Making, Breaking and Creating
This past weekend, Chloe McAteer, Eamon Compston and myself took part in the AINI hackathon - the largest that Northern Ireland has ever seen!
The hackathon was ran across two locations, Belfast (QUB) and Derry (UU) - with over 200 people taking part in total. The theme was utilising AI for good and building innovative solutions that would benefit the world or humanity.
It all kicked off on Saturday, we had arrived in the morning and spent no time messing around - we quickly grabbed a project room as we thought this would be the best environment to allow us to brainstorm, whiteboard and get the creative juices flowing.
Post-its and whiteboard markers at the ready, we proceeded to the opening address which noted some important resources including the judging criteria that would be used the next day. It was completely transparent and everyone had access to give themselves the best chance of competing in the competition!
After a quick boost of caffeine, we were good to go. The brainstorming commenced.
We wanted to align our idea as closely with the theme as possible, building a solution that will have a positive impact on humanity. After some initial research, we had discovered that an ongoing problem that is widespread throughout every industry is that human bias (intentional and unintentional) plays a significant part in the initial screening of job applicants - specifically bias in the shortlisting of CVs.
We had found some staggering statistics that really hammered home that this is truly a major issue. How could we use our skills to tackle this? Could we create a viable solution that could positively impact humanity and potentially remove this bias? How feasible is a solution for this problem?
The event was just over one day long, but we had ambitious plans.
Enter DiverseCV 📄
We wanted to craft an experience that would level the playing field for both employers and potential candidates, ensuring that candidates could trust that they were being treated fairly and would get the opportunity to progress in the recruitment process based on their skills and those alone.
For a team of three, we had quite a range of different skills, ranging from front-end development to machine learning & data science. We decided to utilise natural language processing to build an engine that would process CVs and remove anything that could pose as a potential flag for human bias, for example: gender, race and ethnicity.
We then wanted the engine to be wrapped up and exposed as a simple API to allow different clients to interact with. As with most of the ML/AI world, there is heavy usage of Python - so we decided this would definitely be the path of least resistance. Settling for Django as our web application framework and PostgreSQL as our persistence layer, we were ready to get cracking.
However, when it came to pitching we didn’t want to just showcase a Postman request or cURL command - we wanted something a bit more substantial, so we decided on building a simple React application to interact with our API.
Let’s get engineering 🛠
For the front-end, we wanted to showcase the perspective from both types of users using the service - the applicants uploading their CV and the company viewing the applicants anonymous CVs. We built a simple interface that allowed the applicant to upload their CV before being sent off to the backend service.
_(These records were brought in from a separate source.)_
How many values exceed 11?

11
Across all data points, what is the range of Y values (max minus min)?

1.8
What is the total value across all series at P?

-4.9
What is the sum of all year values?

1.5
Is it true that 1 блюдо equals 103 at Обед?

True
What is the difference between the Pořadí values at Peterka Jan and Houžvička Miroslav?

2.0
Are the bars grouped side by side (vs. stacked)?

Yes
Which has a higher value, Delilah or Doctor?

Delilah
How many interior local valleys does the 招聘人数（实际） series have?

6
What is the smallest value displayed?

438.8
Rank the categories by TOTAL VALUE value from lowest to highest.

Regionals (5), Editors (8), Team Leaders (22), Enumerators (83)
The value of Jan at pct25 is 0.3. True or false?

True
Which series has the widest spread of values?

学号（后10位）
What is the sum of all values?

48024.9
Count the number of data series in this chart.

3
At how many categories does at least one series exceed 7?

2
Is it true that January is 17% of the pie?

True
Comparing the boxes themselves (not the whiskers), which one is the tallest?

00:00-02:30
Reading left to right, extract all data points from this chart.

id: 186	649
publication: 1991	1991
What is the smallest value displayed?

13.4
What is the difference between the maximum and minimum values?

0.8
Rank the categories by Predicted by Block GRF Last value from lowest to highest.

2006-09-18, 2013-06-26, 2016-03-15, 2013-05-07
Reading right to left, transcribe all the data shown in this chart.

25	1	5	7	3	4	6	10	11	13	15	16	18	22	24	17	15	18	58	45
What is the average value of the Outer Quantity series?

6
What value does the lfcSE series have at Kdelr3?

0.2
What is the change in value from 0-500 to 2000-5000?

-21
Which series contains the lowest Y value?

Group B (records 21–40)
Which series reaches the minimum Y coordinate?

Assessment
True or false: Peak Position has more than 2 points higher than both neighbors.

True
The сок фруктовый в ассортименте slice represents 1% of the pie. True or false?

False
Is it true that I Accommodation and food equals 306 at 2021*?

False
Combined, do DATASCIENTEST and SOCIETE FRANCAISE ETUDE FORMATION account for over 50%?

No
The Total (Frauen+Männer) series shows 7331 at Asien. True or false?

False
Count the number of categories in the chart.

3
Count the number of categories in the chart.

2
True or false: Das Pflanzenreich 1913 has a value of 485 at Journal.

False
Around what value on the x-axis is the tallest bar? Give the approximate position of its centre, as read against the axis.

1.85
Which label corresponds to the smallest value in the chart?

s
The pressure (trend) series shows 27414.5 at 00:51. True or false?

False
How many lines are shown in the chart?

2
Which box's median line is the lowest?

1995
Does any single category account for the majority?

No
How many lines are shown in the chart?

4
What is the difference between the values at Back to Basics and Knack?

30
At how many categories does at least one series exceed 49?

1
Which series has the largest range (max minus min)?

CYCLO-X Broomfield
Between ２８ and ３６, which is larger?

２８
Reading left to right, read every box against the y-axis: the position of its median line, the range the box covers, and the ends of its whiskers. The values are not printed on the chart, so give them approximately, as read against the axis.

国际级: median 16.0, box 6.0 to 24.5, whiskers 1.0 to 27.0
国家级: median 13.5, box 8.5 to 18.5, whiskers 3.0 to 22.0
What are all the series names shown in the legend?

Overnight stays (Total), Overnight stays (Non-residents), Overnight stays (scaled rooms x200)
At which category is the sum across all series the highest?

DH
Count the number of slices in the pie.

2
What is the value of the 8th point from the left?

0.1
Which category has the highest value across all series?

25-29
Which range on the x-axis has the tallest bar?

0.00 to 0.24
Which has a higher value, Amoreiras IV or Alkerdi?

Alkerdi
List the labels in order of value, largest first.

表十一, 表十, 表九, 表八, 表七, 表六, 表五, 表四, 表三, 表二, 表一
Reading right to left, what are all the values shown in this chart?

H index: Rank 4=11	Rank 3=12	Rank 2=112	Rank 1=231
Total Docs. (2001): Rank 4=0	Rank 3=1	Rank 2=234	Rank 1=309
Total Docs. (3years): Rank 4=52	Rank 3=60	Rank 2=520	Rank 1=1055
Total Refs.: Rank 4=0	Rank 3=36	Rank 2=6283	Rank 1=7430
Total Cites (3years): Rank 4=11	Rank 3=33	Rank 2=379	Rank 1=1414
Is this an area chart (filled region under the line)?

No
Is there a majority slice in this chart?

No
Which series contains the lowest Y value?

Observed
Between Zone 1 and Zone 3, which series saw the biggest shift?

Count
The flip side of the UI was a simple accordion that displayed each of the anonymous CVs with only the relevant UUID indicator that linked to the submission stored in the database.
For the backend, we simply exposed a few endpoints within Django that interacted with the database but crucially invoked the natural language processing functionality before storing the documents in an S3 bucket.
By Saturday evening, we were all exhausted - it had been incredibly productive but we needed rest. Closing the laptops and grabbing a beer we had called it a night. Having managed to get both services up and running we were happy with our progress.
Pitchin’ 📣
Sunday morning. Time to pitch our idea and progress. Since the judging criteria was completely transparent, we wanted to ensure that we were meeting each of them - we gathered in our project room and started progressing through each of the criteria along with putting some slides together for our idea. We really wanted to hammer home how much of an issue this was along with how viable our solution was.
Critically, at the initial opening of the hackathon, it was stressed that the judges want to see the solution that has been built - not just a problem pitched with a fleshed out idea for a solution.
After fuelling up with some coffee, we quickly merged the two services together and began practicing our pitch.
Given a strict five minute slot, we highlighted the different aspects of our solution, both technical and general feasibility. We also highlighted that the solution was viable to integrate into different existing platforms that deal with recruitment.
Whilst we pitched the idea with the different use cases and technical complexities, we wanted to highlight that our goal ultimately, was helping to level the playing field - giving everyone the fair opportunity to be judged for their skills and their skills alone.
Conclusion
At the closing address of the hackathon, we were absolutely ecstatic to be awarded 3rd prize! There were some incredibly innovative uses of AI for good throughout the weekend, ranging from in-depth data science and analysis to real-time translation of sign language.
Huge thanks to the organisers, @AINI community - overall, it was a brilliant weekend and thoroughly enjoyable. Looking forward to the next one!